A Few Key Points About GSK’s Priorix Vaccine
Merck’s MMR vaccine has been against the ropes for some time, with critics cautioning against possible contribution of the vaccine to autism, whistleblowers alleging Merck spiked rabbit antibodies into samples to defraud the FDA, and studies showing waning vaccine efficacy and lack of boosting power. GSK’s Priorix is about to be adopted for use in the US, and there are a few points to keep in mind, using information from the scientific literature and a Canadian PRODUCT MONOGRAPH:
Priorix targets a different type of measles than the MMR. GSK’s vaccine targets the Schwarz strain, while the MMR targets the Edmonston-Zagreb measles strain. A study in Bangladesh in 1987 showed that vaccination against the Schwarz strain led to half the seroconversion rate (35%) as the E-Z strain (62%).
(3) The side effects can be serious.
From the Canadian Monograph:
“Page 21 of 23
INTERACTIONS WITH THIS VACCINE
In subjects who have received immune globulins or a blood transfusion, vaccination should be delayed for at least three
If a tuberculin test (skin test to check for tuberculosis) is to be performed, it should be done either before, at the same time as, or 4 to 6 weeks aftervaccination with PRIORIX, otherwise the result of the tuberculin test may not be correct.
Your doctor may decide to give PRIORIX at the same time as other vaccines.

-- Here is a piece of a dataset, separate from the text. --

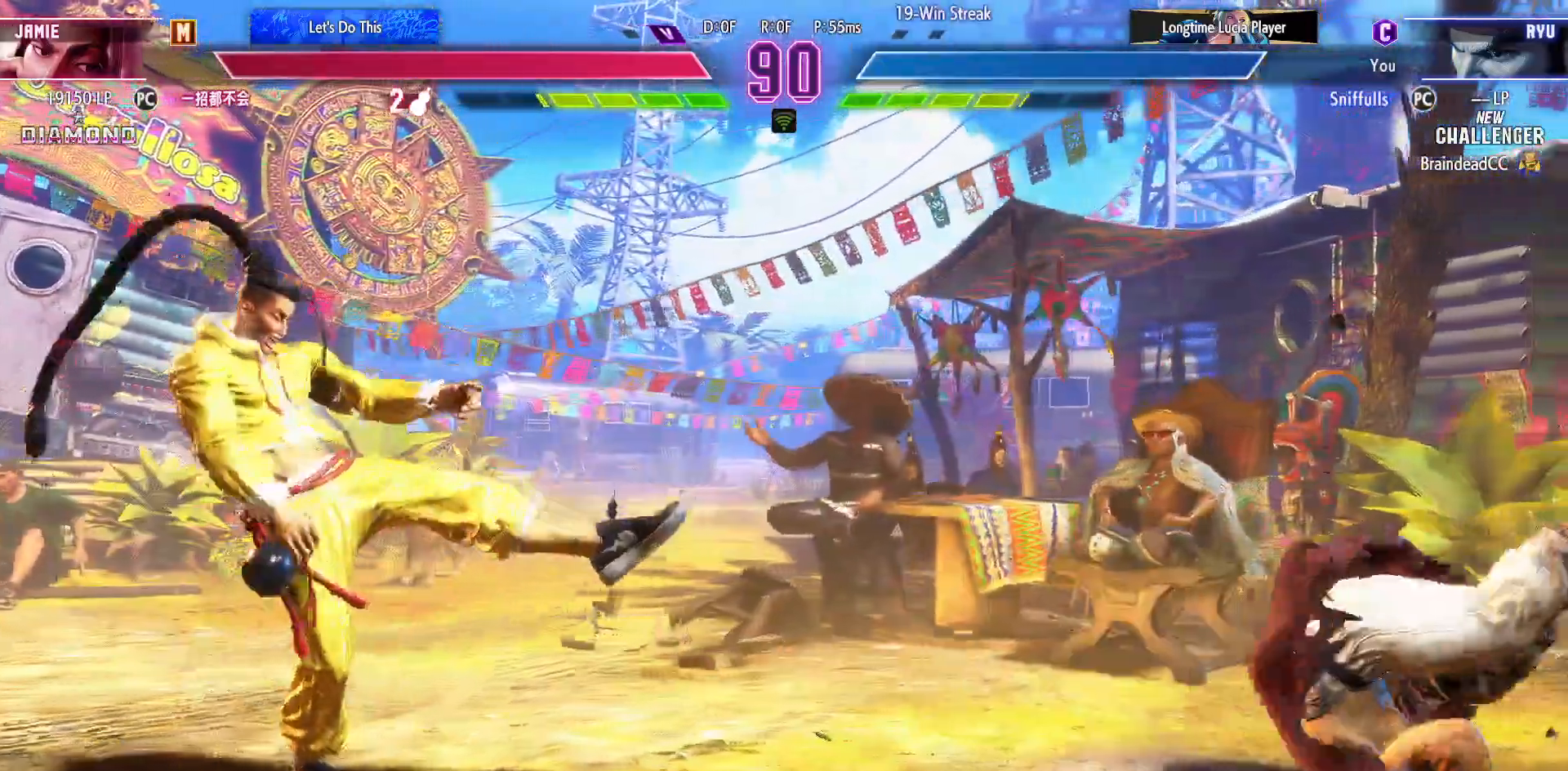
{"buttons": ["DPAD_LEFT"], "events": [[217, "DPAD_DOWN", "up"], [250, "DPAD_LEFT", "down"]]}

A different injection site will be used for each vaccine.”
[JLW: Your doctor may decide? This ia presumptive consent, not informed consent.]
“PROPER USE OF THIS VACCINE
In case of drug overdose, contact a health care practitioner, hospital emergency department or regional Poison Control Centre (Oh, Canada!) immediately, even if there are no symptoms.
The vaccine must be administered by a health professional.
A single 0.5 mL dose of the reconstituted vaccine is recommended.
PRIORIX will be injected under the skin or into a muscle either in the upper arm or in the outer thigh.
PRIORIX should not be administered intravascularly (into a blood vessel).
Different injectable vaccines should always be administered at different injection sites.”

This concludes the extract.